L’église de Saint-Bavon, où fut placé le chef-d’œuvre, s’appelait alors l’église de Saint-Jean. Judocus Vydt y avait acheté une chapelle en 1420 pour y établir la sépulture de sa famille et de la famille de sa femme Isabelle Borluut. La chapelle fut décorée de vitraux, d’armoiries sculptées, et sur l’autel on posa le Retable. Fils d’un receveur des Flandres (son père nous est connu par de nombreuses mentions d’archives), seigneur de plusieurs endroits, notamment de Pamele en Brabant, qu’il ne faut pas confondre avec Pamele près d’Audenaerde, Judocus Vydt possédait plusieurs hôtels à Gand où il épousa Isabelle Borluut, d’illustre famille.
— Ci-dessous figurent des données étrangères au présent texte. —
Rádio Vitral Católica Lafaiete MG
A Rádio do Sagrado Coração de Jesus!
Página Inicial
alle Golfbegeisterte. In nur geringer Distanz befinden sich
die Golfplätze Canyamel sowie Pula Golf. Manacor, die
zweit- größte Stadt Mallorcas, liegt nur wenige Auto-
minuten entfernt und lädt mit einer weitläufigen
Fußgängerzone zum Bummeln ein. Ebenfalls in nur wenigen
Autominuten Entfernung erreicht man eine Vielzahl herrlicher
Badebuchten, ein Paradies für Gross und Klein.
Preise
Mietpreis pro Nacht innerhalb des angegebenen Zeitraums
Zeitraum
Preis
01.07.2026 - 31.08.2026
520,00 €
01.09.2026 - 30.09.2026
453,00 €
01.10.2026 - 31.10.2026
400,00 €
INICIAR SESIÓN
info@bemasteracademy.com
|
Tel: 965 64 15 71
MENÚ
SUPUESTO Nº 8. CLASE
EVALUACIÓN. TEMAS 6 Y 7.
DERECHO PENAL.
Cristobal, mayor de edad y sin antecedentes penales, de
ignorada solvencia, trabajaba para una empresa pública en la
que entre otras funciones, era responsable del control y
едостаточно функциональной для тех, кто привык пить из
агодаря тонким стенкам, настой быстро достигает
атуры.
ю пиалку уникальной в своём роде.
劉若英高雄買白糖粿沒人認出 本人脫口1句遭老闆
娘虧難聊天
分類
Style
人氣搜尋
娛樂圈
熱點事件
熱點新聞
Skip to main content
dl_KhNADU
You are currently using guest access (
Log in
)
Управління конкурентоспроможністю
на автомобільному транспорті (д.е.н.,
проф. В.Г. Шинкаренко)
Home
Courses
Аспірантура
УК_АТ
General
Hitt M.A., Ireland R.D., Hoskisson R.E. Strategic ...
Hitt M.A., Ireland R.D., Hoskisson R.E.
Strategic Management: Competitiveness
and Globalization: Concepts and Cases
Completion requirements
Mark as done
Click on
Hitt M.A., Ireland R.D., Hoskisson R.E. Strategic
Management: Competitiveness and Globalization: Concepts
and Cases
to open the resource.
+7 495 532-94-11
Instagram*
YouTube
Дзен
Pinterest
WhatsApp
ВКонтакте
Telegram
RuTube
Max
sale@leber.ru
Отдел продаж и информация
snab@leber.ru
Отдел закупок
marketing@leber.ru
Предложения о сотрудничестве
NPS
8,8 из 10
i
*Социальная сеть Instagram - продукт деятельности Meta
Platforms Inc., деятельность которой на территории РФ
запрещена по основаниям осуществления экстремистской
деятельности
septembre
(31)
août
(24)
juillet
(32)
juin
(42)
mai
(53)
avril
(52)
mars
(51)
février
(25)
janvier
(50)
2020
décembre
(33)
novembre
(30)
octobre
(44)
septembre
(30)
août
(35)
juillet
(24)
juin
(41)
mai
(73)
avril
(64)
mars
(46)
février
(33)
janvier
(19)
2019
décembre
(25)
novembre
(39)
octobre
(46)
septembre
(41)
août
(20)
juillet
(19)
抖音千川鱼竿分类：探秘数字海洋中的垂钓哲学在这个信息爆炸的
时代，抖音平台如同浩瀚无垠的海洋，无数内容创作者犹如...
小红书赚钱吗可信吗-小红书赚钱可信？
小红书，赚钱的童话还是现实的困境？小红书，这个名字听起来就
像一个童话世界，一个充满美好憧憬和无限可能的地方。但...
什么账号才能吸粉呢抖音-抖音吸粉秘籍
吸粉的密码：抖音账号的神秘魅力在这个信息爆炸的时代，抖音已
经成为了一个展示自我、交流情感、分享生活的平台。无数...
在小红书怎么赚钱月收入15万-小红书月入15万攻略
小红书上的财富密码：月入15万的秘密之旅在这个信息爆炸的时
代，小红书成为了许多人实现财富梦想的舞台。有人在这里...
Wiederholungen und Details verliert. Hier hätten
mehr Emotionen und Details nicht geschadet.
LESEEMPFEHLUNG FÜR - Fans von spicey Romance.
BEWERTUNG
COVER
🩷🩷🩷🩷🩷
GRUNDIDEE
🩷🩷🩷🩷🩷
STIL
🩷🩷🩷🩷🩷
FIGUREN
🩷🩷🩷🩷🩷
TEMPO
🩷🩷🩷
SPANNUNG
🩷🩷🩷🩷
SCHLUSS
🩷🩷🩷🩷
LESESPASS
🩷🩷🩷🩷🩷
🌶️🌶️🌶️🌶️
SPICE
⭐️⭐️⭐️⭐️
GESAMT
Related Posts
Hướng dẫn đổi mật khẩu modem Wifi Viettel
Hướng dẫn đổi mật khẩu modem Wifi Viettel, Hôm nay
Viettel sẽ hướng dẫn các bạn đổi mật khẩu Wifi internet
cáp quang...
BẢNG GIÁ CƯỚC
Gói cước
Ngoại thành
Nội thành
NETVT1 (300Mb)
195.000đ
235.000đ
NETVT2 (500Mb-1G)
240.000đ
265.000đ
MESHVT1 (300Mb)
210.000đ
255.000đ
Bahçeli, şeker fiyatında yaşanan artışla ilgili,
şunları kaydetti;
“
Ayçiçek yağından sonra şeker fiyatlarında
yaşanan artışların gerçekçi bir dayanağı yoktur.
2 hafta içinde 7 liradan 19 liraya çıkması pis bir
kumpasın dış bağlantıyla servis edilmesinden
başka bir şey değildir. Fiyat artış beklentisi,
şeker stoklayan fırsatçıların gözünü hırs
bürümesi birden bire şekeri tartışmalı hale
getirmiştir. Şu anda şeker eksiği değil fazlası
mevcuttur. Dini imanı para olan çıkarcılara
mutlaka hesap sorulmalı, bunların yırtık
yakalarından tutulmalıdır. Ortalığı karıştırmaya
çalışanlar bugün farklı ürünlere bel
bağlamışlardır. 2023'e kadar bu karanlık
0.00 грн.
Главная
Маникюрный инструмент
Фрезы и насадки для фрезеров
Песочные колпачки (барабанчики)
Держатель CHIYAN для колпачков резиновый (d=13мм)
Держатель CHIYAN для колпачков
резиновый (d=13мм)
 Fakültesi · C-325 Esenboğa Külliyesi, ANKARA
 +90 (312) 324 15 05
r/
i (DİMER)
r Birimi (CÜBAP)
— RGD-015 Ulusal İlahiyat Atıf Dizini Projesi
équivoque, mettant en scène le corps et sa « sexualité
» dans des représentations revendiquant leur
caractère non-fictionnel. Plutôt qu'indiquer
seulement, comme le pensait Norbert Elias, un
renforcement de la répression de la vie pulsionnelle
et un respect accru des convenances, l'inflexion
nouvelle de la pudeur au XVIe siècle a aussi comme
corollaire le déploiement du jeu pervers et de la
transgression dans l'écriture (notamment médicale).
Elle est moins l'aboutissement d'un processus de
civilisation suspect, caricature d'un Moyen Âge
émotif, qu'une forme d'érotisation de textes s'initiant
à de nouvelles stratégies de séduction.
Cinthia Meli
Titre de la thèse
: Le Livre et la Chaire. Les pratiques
Très généreux, très charitable, le Mécène gantois fonda des établissements hospitaliers et de son vivant fit don à l’église de Saint-Jean de plusieurs domaines, des polders notamment qu’il possédait dans le Nord, pour payer les soins que réclamait le polyptyque et les offices qui devaient être célébrés devant le chef-d’œuvre. Par contre son testament, un document d’importance, ne fait aucune mention de l’œuvre des frères Van Eyck. Chose remarquable aussi : ni Judocus, ni sa femme n’ont été ensevelis dans la chapelle achetée à cette intention ; ils furent inhumés dans l’un des hôpitaux qu’ils avaient fondés[1].

L’Adoration de l’Agneau fut rapidement célèbre. Van Mander en témoigne par ces lignes souvent citées : « On n’ouvrait le Retable que pour les grands seigneurs ou contre une bonne rémunération ; » — ce qui est

  1. Ces renseignements biographiques sur Judocus Vydt m’ont été fournis verbalement par M. Victor Van der Haeghen, archiviste de la ville de Gand.